[Directions for this task]:
Transcribe word for word the section of the records below that opens with the line containing "Лечение наркомании амбулаторно" and closes with the line containing "低、耗能高等技术难题，吸收欧洲先进技术并结合我公司多年先"; drop every picture.

[Entries provided]:
'''
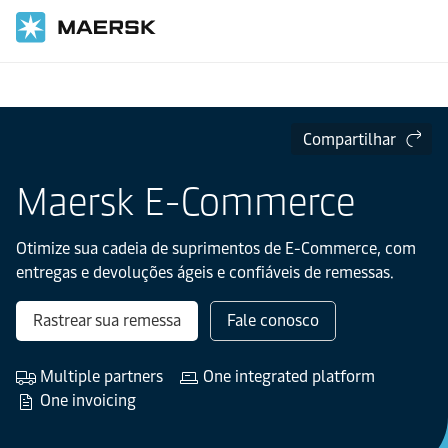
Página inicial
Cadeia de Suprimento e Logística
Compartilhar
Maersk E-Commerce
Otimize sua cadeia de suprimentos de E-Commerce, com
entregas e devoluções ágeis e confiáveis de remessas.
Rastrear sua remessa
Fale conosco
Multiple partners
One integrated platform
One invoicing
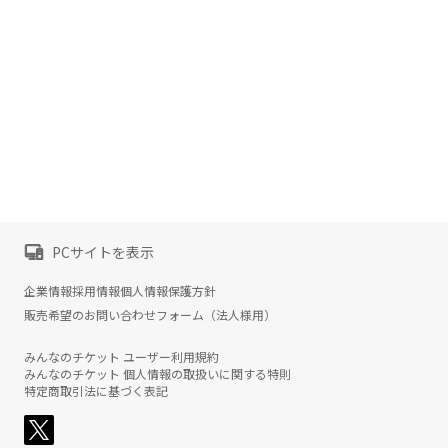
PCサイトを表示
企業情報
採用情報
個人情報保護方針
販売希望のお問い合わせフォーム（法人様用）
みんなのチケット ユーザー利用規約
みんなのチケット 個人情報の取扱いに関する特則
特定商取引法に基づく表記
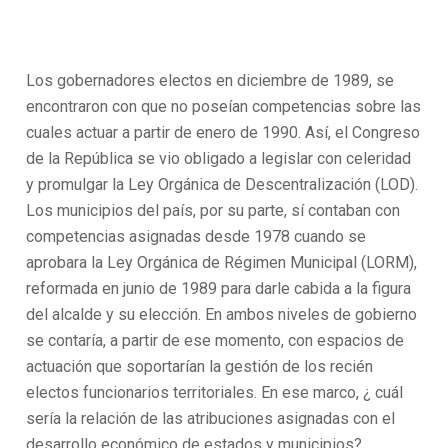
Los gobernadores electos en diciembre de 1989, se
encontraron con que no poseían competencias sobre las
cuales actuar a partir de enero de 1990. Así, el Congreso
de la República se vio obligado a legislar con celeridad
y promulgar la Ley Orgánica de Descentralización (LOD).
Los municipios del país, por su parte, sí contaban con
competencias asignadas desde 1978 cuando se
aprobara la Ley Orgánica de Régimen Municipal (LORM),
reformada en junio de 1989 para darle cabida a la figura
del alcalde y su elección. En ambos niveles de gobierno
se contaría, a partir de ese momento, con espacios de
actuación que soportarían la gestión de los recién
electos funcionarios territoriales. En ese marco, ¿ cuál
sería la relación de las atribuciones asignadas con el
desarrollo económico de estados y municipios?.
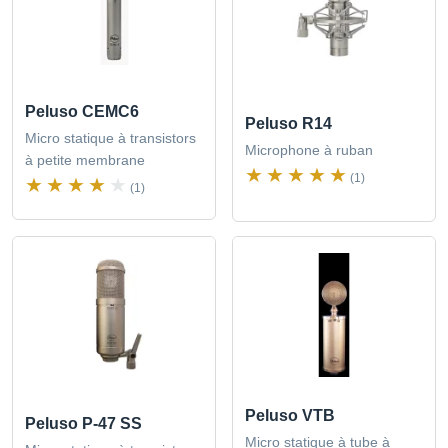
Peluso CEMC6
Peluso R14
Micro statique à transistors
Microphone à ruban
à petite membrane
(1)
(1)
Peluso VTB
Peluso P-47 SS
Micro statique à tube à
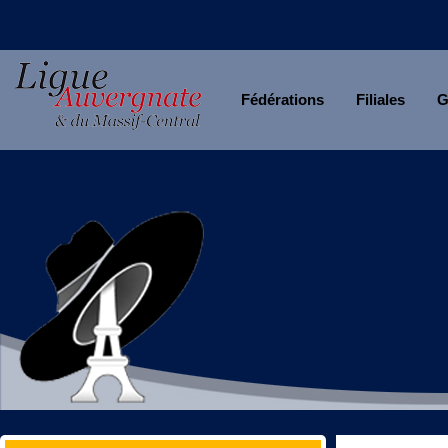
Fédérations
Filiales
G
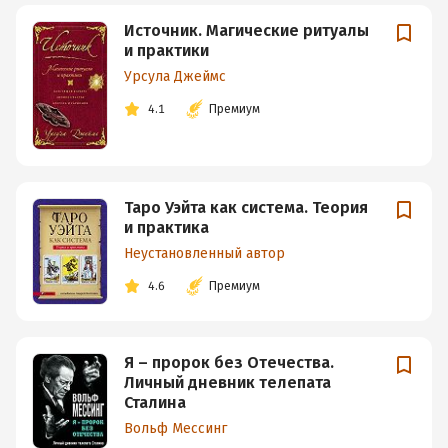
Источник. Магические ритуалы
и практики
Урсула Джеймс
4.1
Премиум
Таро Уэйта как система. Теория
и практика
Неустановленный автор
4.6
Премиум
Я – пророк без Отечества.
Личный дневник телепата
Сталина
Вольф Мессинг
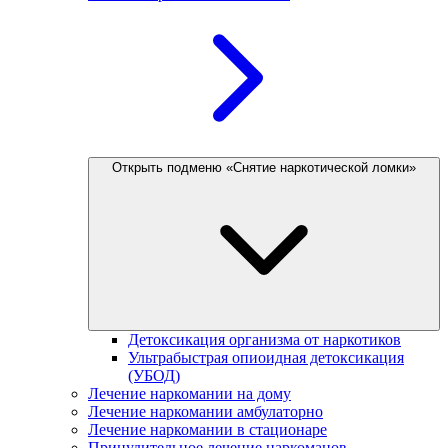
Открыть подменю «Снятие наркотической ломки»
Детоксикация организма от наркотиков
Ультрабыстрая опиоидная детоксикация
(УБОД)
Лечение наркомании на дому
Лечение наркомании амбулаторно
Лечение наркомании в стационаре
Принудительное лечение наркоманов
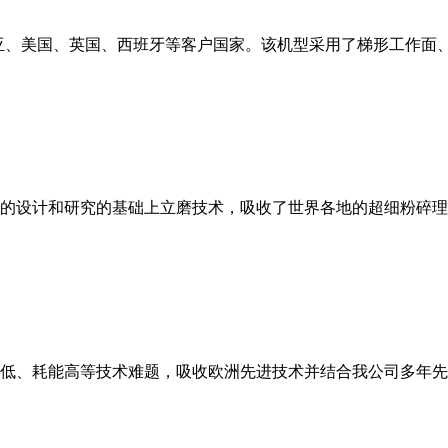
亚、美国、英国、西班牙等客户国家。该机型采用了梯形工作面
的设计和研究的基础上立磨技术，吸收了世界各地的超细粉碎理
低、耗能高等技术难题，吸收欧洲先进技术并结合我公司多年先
'''
'''
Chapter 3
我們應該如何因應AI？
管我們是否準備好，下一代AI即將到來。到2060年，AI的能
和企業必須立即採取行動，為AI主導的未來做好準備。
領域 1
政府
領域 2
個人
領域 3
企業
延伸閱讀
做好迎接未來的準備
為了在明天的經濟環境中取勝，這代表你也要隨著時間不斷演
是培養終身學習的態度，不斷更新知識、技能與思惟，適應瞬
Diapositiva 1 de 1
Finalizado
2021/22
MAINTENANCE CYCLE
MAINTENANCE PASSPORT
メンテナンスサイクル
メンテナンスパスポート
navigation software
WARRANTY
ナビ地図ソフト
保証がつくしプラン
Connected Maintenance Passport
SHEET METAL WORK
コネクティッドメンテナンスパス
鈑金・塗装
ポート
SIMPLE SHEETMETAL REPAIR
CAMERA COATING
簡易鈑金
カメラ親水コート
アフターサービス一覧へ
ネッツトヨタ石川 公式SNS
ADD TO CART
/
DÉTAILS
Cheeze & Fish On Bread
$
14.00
'''
[Written response]:
Лечение наркомании амбулаторно
Лечение наркомании в стационаре
Принудительное лечение наркоманов
亚、美国、英国、西班牙等客户国家。该机型采用了梯形工作面
的设计和研究的基础上立磨技术，吸收了世界各地的超细粉碎理
低、耗能高等技术难题，吸收欧洲先进技术并结合我公司多年先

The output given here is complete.